- Born: 30 December 1977 (age 47) Saratov Oblast, Russian SFSR, Soviet Union
- Height: 164 cm (5 ft 5 in)
- Weight: 59 kg (130 lb; 9 st 4 lb)
- Position: Right wing
- Shot: Left
- Played for: Luzhniki Moscow CSK VVS Moscow Porin Ässät Viking Moscow Tornado Dmitrov Agidel Ufa
- Playing career: 1995–2013
- Medal record
World Championship
| Bronze medal – third place | 2001 United States |  |
European Championship
| Silver medal – second place | 1996 Russia |  |

= Tatyana Tsaryova =

Russian ice hockey player

Tatyana Tsaryova (Татьяна Царёва, also romanized as Tatiana Tsareva; born 30 December 1977) is a Soviet-born Russian retired ice hockey player, a right winger. She represented Russia in the women's ice hockey tournament at the 2002 Winter Olympics in Salt Lake City and at the IIHF Women's World Championship in 1997, 1999, 2000, and 2001, winning a bronze medal at the 2001 tournament.

== Playing career ==
Tsaryova's senior career began with Luzhniki Moscow in the inaugural season of the Russian Women's Hockey League (RWHL), 1995–96. She remained with the team as it was renamed CSK VVS Moscow in 1996 and Viking Moscow in 1998.

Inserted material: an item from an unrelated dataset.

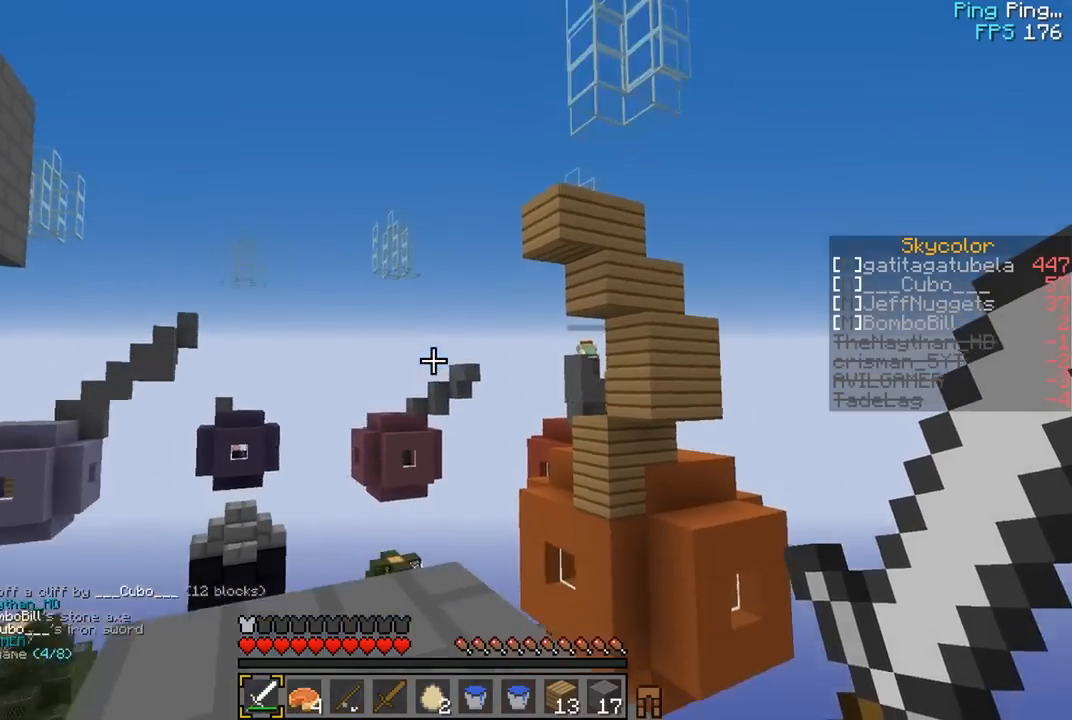
{"keys": [], "mouse": [], "events": [[17, "a", "down"], [283, "a", "up"], [350, "w", "up"]]}
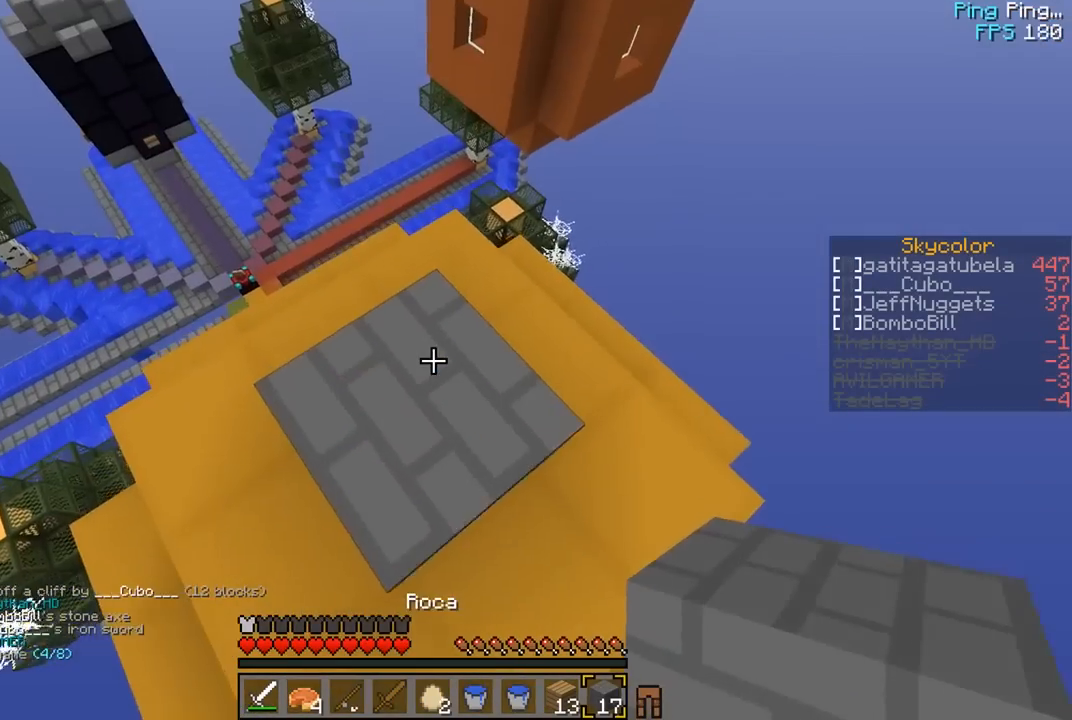
{"keys": [], "mouse": ["right"], "events": [[67, "w", "down"], [183, "mouse_right", "down"], [433, "w", "up"]]}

During the 1999–2000 season, she played in the Finnish Naisten I-divisioona with Porin Ässät, in addition to playing four games with Viking Moscow in the RWHL. She was joined on the Ässät roster by national team and Viking teammate Violetta Simanova. Tsaryova ranked second of all players for scoring in the Naisten I-divisioona, recording 12 goals and 9 assists for 21 points in thirteen games played.